7946 NRU Nauru 10836 N.A.
7947 NRU Nauru 10836 N.A.
7948 NRU Nauru 10836 N.A.
7949 NRU Nauru 10836 N.A.
7950 NRU Nauru 10836 N.A.
Cool. There are many entries per country as expected. Otherwise looks good. Except…”N.A.” Looking back at the description of the country populations dataset I see that the “Urban Pop %” datatype is “object.” I don’t like that. When it’s time to work with that metric I’m going to want something numeric there. This is going to take some work to clean up if I want to make that column usable. Let’s take a look at how many countries this affects.
sqlit("SELECT * FROM country_populations WHERE Urban_Pop_Pct = 'N.A.'
GROUP BY country_or_dependency")
Country_or_Dependency Urban_Pop_Pct
0 Anguilla N.A.
1 Gibraltar N.A.
2 Guadeloupe N.A.
3 Holy See N.A.
4 Hong Kong N.A.
5 Kuwait N.A.
6 Macao N.A.
7 Monaco N.A.
8 Nauru N.A.
9 Palau N.A.
10 Puerto Rico N.A.
11 Singapore N.A.
12 Venezuela N.A.

───

** Task 1 **
In the data-cleaning notes, rewrite the stretch from "7946 NRU Nauru" through "Holy See N.A.", substituting "measure" for "metric".
** Task 2 **
According to the data-cleaning notes, what datatype does the description of the country populations dataset give for the "Urban Pop %" column?

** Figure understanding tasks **
───

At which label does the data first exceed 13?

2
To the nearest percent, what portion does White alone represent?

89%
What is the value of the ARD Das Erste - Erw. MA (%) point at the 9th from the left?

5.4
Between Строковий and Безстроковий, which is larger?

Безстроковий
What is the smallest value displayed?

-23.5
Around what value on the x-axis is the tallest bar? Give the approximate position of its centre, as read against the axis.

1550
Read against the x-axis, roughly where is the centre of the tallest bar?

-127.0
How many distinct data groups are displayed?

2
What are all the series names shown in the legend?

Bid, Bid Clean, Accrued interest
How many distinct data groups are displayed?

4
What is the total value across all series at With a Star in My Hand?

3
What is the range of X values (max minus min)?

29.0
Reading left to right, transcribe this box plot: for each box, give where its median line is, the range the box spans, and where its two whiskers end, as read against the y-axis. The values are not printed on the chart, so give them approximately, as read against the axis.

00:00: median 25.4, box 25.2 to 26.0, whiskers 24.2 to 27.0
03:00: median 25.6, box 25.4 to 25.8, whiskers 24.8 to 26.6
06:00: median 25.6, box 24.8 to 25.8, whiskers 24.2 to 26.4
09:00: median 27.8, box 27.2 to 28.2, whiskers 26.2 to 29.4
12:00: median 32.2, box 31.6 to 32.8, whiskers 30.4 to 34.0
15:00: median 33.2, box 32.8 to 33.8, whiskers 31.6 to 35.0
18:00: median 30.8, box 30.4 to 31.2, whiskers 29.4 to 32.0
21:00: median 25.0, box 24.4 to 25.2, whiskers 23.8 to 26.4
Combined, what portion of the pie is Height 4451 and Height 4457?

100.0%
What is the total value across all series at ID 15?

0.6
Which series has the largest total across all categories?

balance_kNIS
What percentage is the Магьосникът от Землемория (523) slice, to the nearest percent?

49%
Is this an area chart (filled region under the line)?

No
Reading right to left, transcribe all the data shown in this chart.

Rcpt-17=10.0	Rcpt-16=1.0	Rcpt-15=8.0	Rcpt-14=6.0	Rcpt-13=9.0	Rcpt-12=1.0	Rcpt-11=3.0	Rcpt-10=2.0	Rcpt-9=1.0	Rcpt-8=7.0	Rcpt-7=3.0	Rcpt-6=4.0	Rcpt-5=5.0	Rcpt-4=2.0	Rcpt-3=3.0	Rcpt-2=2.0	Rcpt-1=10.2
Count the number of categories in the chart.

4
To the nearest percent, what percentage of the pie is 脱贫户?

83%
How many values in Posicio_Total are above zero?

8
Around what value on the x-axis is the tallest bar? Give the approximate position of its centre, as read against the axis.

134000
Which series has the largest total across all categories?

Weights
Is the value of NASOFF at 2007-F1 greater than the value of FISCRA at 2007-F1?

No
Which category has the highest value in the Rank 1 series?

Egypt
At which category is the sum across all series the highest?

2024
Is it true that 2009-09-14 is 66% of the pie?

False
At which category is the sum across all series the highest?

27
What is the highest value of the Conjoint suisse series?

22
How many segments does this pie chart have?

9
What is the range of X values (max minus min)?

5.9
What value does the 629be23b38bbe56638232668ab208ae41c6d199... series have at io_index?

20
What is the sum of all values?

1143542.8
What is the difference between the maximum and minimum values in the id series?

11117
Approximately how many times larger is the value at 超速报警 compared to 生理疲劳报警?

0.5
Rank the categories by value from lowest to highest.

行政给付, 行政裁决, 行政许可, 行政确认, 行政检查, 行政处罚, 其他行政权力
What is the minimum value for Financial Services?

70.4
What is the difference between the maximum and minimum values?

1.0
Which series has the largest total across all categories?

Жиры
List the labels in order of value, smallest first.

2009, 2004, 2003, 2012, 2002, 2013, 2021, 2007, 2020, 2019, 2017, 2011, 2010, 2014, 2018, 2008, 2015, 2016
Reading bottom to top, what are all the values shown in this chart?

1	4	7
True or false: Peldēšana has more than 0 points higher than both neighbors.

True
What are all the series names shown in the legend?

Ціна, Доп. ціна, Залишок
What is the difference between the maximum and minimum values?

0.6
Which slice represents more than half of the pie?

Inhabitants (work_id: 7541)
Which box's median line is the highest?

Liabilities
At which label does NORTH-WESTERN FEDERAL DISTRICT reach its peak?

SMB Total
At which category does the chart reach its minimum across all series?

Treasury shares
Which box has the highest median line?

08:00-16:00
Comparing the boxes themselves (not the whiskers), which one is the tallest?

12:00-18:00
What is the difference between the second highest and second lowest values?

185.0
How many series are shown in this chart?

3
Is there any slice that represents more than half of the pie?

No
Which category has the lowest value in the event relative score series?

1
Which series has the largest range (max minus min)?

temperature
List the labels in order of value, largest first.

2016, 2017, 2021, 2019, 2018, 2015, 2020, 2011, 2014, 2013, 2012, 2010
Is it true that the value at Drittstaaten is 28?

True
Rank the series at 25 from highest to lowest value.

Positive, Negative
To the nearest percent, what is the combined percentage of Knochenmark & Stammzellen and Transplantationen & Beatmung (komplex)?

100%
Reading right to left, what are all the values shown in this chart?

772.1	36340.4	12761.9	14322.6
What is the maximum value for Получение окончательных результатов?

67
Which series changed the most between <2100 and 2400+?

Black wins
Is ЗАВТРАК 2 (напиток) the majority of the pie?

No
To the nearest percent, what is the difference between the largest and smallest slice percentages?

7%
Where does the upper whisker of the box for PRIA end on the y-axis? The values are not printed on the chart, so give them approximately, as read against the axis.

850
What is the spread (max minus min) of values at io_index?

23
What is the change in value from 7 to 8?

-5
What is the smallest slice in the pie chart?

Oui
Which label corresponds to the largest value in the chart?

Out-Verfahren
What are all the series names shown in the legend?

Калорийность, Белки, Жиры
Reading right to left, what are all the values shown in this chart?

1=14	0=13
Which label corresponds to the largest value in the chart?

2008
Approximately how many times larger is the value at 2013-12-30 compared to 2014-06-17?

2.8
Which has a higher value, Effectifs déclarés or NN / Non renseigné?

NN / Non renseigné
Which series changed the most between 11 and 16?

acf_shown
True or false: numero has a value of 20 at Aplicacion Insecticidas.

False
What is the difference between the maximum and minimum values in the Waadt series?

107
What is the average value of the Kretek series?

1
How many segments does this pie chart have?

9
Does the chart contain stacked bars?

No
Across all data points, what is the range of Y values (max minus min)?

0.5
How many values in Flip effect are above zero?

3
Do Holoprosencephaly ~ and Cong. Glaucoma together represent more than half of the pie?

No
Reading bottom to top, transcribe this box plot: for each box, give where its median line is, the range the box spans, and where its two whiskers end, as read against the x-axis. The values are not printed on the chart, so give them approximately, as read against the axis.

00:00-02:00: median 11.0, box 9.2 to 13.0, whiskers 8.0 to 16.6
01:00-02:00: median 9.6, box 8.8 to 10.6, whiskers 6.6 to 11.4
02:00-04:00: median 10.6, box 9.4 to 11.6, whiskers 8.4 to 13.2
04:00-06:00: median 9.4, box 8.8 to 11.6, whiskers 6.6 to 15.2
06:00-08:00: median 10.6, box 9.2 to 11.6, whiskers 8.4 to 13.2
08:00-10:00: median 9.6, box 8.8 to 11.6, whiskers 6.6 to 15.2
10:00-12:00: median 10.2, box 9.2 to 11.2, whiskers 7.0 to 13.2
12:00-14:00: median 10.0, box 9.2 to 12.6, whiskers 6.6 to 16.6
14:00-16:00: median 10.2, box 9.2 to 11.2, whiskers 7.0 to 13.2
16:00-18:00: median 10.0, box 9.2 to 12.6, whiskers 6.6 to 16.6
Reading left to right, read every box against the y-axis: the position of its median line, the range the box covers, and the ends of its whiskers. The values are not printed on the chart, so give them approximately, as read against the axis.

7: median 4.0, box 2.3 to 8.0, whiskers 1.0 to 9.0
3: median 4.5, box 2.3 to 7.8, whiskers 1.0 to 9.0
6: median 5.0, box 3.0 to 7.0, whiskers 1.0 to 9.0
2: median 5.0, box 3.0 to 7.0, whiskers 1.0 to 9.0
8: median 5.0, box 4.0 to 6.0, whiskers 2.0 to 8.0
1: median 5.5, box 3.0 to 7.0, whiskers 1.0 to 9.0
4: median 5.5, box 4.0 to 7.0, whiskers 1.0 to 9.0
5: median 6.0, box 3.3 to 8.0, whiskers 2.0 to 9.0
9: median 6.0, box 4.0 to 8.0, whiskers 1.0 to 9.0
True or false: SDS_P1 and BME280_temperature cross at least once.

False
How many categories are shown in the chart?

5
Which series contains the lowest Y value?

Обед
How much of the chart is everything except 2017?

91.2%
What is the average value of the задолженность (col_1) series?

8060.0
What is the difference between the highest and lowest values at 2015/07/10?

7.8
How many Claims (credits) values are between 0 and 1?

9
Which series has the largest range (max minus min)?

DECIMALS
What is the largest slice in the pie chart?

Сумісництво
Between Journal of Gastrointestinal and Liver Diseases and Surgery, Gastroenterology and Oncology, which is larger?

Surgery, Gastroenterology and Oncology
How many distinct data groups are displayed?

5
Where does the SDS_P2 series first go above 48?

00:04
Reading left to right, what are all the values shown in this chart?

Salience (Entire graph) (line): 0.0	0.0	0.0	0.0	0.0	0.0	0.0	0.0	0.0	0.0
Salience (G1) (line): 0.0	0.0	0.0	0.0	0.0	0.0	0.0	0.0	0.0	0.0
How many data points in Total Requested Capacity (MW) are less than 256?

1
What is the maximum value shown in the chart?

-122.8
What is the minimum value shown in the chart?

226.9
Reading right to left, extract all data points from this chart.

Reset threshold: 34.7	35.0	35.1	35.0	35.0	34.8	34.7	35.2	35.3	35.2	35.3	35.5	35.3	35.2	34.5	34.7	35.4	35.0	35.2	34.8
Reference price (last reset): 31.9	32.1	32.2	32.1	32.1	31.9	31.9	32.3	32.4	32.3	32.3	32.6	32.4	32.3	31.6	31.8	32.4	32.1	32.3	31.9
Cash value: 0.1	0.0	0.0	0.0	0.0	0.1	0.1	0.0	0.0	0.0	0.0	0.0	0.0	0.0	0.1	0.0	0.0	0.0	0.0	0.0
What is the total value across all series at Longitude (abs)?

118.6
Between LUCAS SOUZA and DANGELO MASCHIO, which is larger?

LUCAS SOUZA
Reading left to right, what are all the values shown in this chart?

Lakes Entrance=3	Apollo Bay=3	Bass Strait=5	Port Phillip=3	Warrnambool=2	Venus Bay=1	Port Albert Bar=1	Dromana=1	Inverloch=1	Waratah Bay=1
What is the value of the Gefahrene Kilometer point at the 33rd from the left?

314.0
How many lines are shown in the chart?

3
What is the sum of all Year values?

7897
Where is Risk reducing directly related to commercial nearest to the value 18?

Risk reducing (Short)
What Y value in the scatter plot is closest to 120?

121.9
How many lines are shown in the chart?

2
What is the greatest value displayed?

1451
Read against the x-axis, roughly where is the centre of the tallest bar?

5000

───

** Reply 1 **
7946 NRU Nauru 10836 N.A.
7947 NRU Nauru 10836 N.A.
7948 NRU Nauru 10836 N.A.
7949 NRU Nauru 10836 N.A.
7950 NRU Nauru 10836 N.A.
Cool. There are many entries per country as expected. Otherwise looks good. Except…”N.A.” Looking back at the description of the country populations dataset I see that the “Urban Pop %” datatype is “object.” I don’t like that. When it’s time to work with that measure I’m going to want something numeric there. This is going to take some work to clean up if I want to make that column usable. Let’s take a look at how many countries this affects.
sqlit("SELECT * FROM country_populations WHERE Urban_Pop_Pct = 'N.A.'
GROUP BY country_or_dependency")
Country_or_Dependency Urban_Pop_Pct
0 Anguilla N.A.
1 Gibraltar N.A.
2 Guadeloupe N.A.
3 Holy See N.A.

** Reply 2 **
Object.